**Requirements:**
**A)** List every actor named in the Snow White movie article.
**B)** In the Snow White movie article, what causes the huntsman's change of heart?

**Text excerpt:**
------------------------------

Snow White Hangs Out with Some Very Cool Dwarfs

by | Jun 23rd, 2011 | 12:19PM | Filed under: News

I can’t say I was super excited for any of the three new Snow White movies in the pipeline, and after Red Riding Hood, I’m not exactly all-fired jazzed for another attempt to Twilight-ize a fairy tale. But the casting announcements of the dwarfs for Snow White and the Huntsman suddenly has my full interest and has my enthusiasm upped from “whatever” to “wow, yeah!”

Snow White and the Huntsman stars Kristen Stewart as Snow, Charlize Theron as the evil stepmother, and Thor‘s Chris Hemsworth as the huntsman (replacing Viggo Mortensen, who dropped out). It gives the story a more grown-up, emotionally complex spin, in which the huntsman sent to kill the exiled Snow White (as in the old fairy tale) has a change of heart due to the loss of his own beloved wife years before. Instead he begins to train Snow to fight and defeat the stepmother.

------------------------------

**Data segment:**
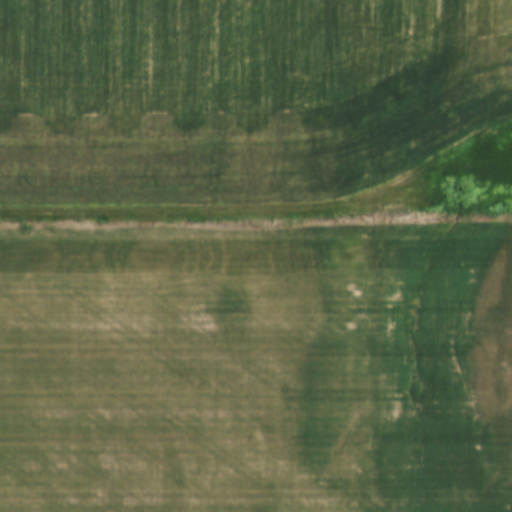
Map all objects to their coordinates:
road: (260, 207)
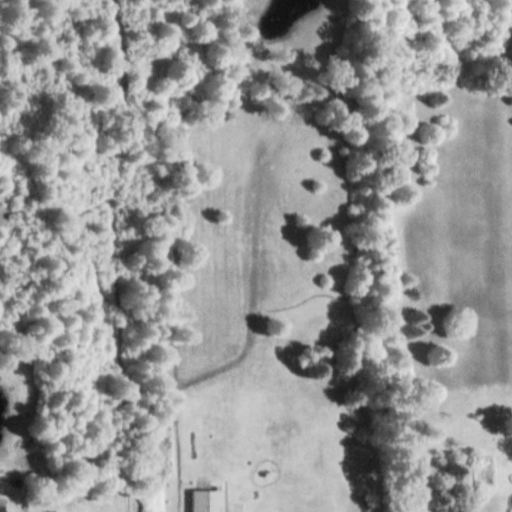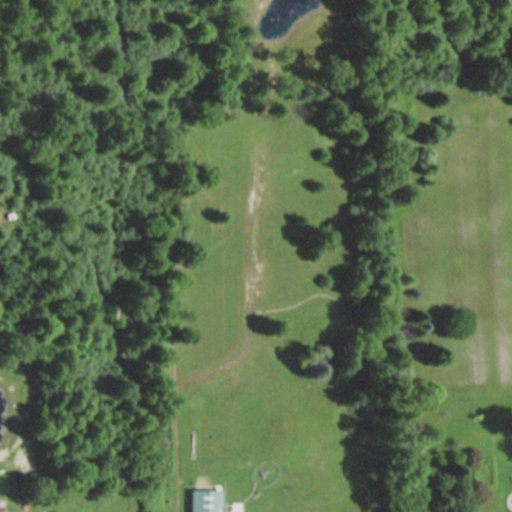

------------------------------

**Outputs for the tasks:**
**A)** Kristen Stewart, Charlize Theron, Chris Hemsworth, Viggo Mortensen

**B)** The loss of his own beloved wife years before causes it.